• TASKS TO PERFORM:
1) Update the part of the truck dog shade thread that opens with the words containing "## Jason Davenport" and closes with "minutes to set up.", swapping "easy up tents" for "pop-up canopies".
2) Please carry the truck dog shade thread further from where it stops.

# Truck Dog Shade



## PupHut (May 30, 2010)

Would really appreciate any input about whether or not the PupHut shade canopy could be helpful to sporting dogs that are transported in crates or box's. Been to a few retriever events, but still not sure if this would be a product that would be well received in this community of dog owners? 
Thanks for any input!


----------



## Jason Davenport (Jul 23, 2009)

IMO I like the easy up tents for my dogs. No matter where I park my truck, my dogs are always in the shade. From the looks of that thing the sun is going to be right on them in the morning and late afternoon. Not only that the tents are great to have around the house tailgating or whatever. Mine takes all of 5 minutes to set up.


----------



## PupHut (May 30, 2010)

• GIVEN INFORMATION:
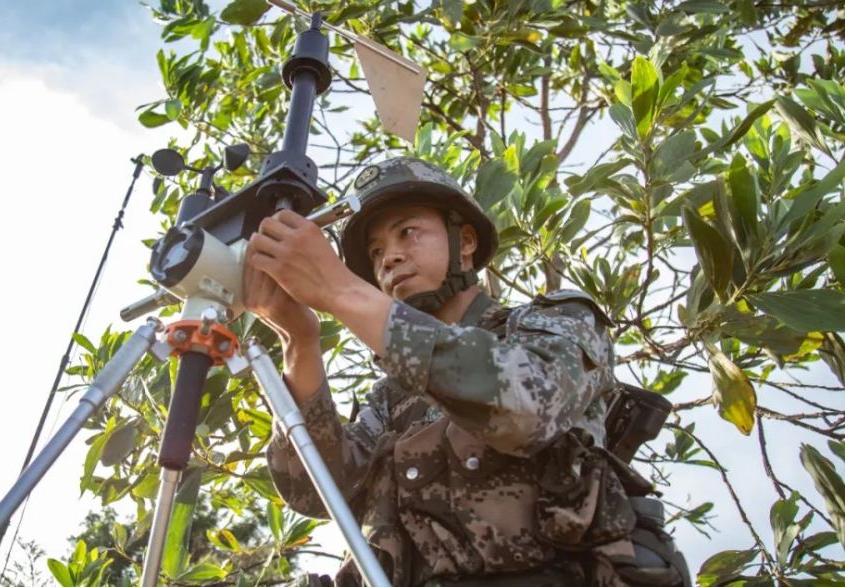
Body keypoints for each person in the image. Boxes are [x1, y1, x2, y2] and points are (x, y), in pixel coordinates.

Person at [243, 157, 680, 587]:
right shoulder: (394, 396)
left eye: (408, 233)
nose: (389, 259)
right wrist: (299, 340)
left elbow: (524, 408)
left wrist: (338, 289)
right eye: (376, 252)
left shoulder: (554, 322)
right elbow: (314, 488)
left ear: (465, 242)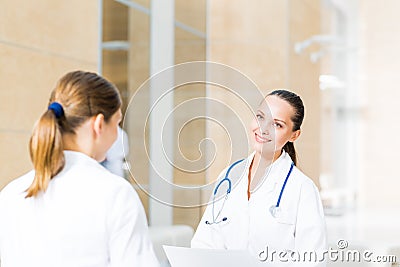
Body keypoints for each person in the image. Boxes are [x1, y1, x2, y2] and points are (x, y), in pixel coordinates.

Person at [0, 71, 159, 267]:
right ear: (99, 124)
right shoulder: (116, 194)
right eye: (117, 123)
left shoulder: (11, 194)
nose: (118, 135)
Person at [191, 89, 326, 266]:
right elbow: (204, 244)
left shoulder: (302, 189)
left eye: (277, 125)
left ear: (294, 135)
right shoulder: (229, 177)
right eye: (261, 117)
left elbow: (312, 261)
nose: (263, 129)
...
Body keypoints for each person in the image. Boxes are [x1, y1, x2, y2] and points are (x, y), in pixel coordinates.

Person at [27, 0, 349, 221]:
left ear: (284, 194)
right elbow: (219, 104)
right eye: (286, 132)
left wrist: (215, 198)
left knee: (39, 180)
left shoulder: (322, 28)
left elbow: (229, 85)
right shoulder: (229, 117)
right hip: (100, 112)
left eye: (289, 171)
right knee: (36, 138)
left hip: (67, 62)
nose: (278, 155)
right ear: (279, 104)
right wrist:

• ANSWERS FOR EACH ITEM:
1)
## Jason Davenport (Jul 23, 2009)

IMO I like the pop-up canopies for my dogs. No matter where I park my truck, my dogs are always in the shade. From the looks of that thing the sun is going to be right on them in the morning and late afternoon. Not only that the tents are great to have around the house tailgating or whatever. Mine takes all of 5 minutes to set up.

2)
Jason Davenport said:


> IMO I like the easy up tents for my dogs. No matter where I park my truck, my dogs are always in the shade. From the looks of that thing the sun is going to be right on them in the morning and late afternoon. Not only that the tents are great to have around the house tailgating or whatever. Mine takes all of 5 minutes to set up.


Thanks...It's primary purpose is to protect dogs from direct exposure to the sun and help protect them from the elements while being transported in the bed of the pickup truck. What most dog owners have done if parked for extended periods of time is move the truck once or maybe twice during the day. It does provide great protection for dogs on trips or just around town from the direct exposure to the sun and weather elements.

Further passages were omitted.